__Given records__.

▽

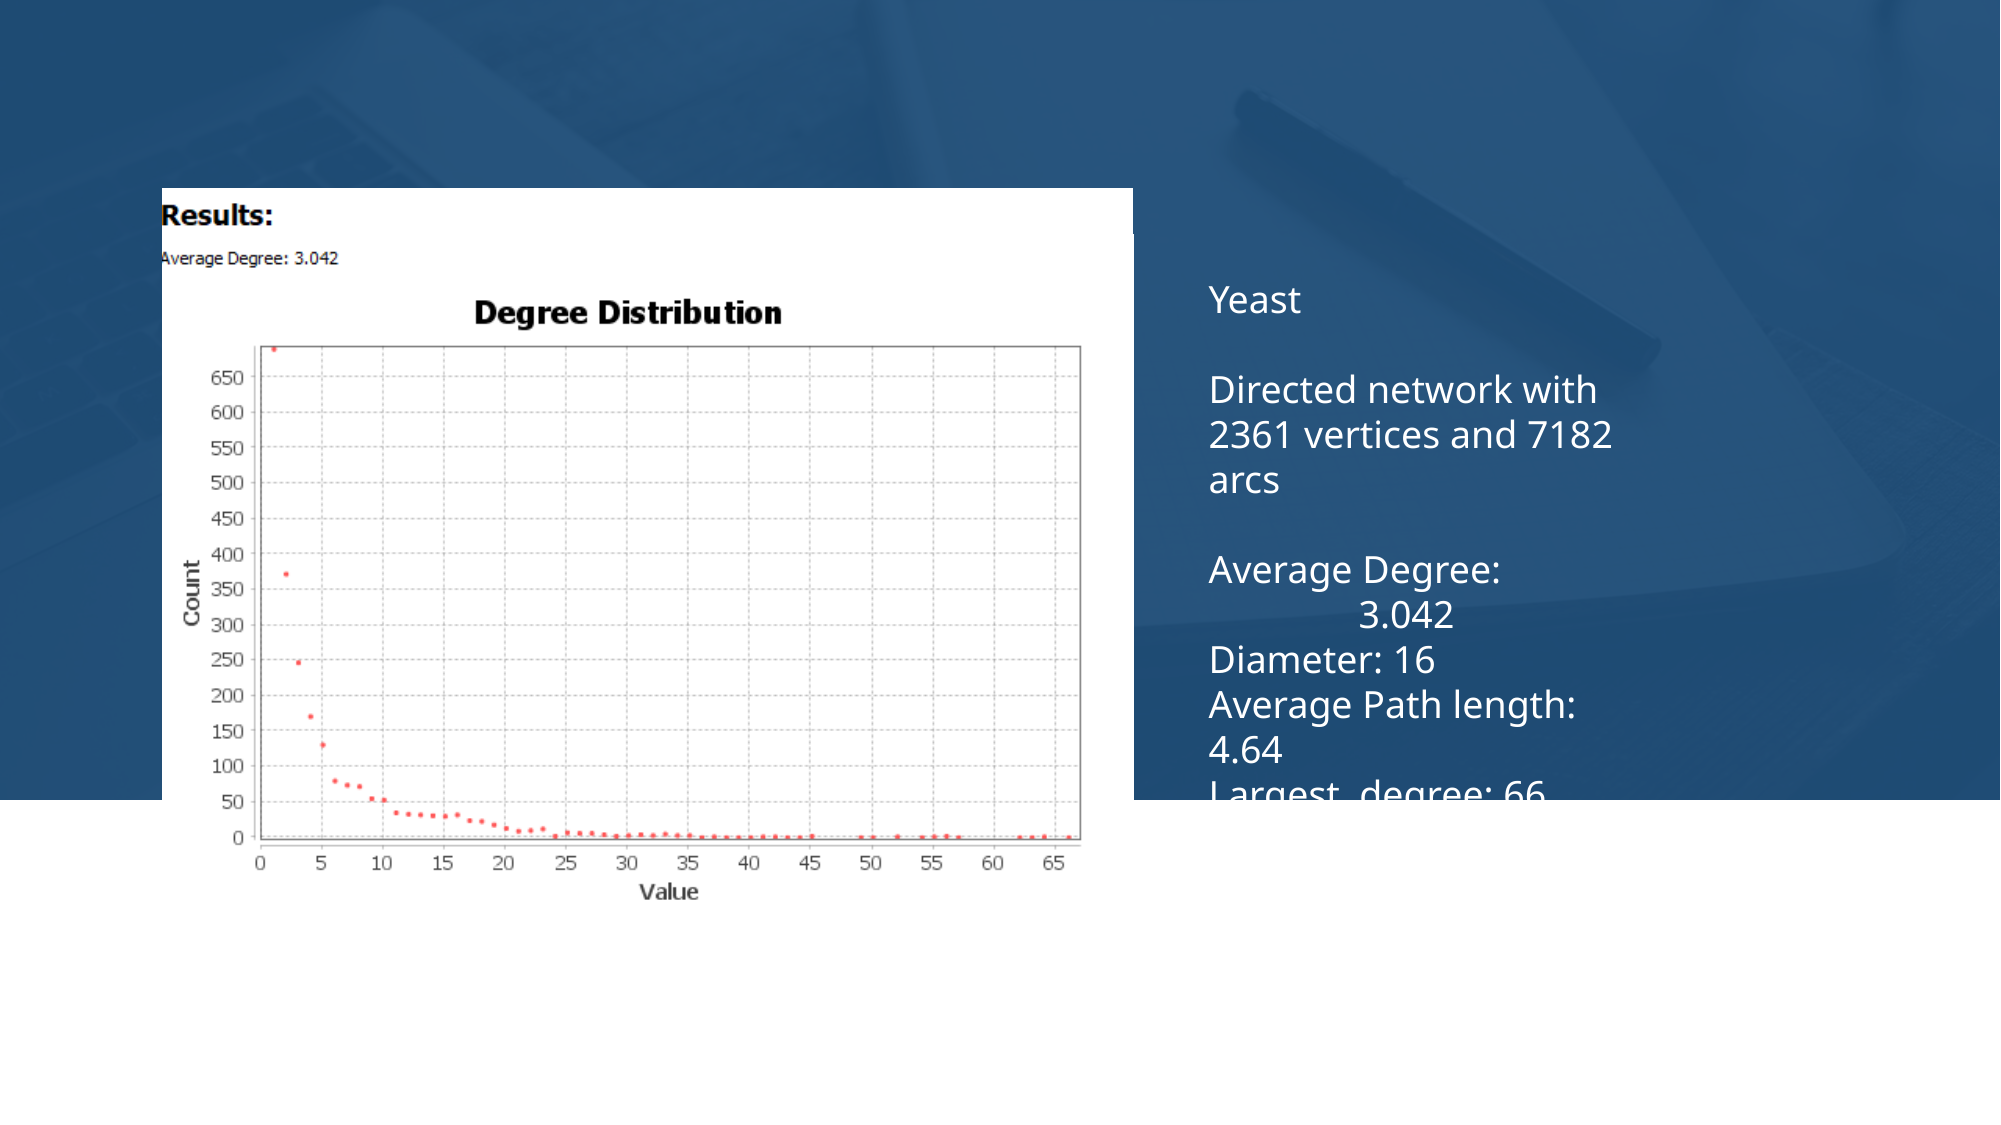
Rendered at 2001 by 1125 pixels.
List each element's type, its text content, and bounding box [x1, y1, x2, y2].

text_box [0, 0, 2000, 801]
picture [162, 188, 1135, 925]
text_box Yeast Directed network with 2361 vertices and 7182 arcs Average Degree: 3.042 Diameter: 16 Average Path length: 4.64 Largest degree: 66 Scale-free [1193, 268, 1673, 914]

△

__Exercise prompt__. The answer is the whole listing retyped exactly, with pictures omitted.

__Task response__.
Rendered at 2001 by 1125 pixels.
List each element's type, its text content, and bounding box [x1, y1, x2, y2].

text_box [0, 0, 2000, 801]
picture [162, 188, 1135, 925]
text_box Yeast Directed network with 2361 vertices and 7182 arcs Average Degree: 3.042 Diameter: 16 Average Path length: 4.64 Largest degree: 66 Scale-free [1193, 268, 1673, 914]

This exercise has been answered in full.